- TASK DESCRIPTION: Reproduce the text of every record below verbatim, line for line, preserving order, spelling, and underscores.

- DATA PROVIDED:
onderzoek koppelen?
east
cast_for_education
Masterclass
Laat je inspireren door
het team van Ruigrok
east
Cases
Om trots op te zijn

- ANSWER TO THE EXERCISE:
onderzoek koppelen?
east
cast_for_education
Masterclass
Laat je inspireren door
het team van Ruigrok
east
Cases
Om trots op te zijn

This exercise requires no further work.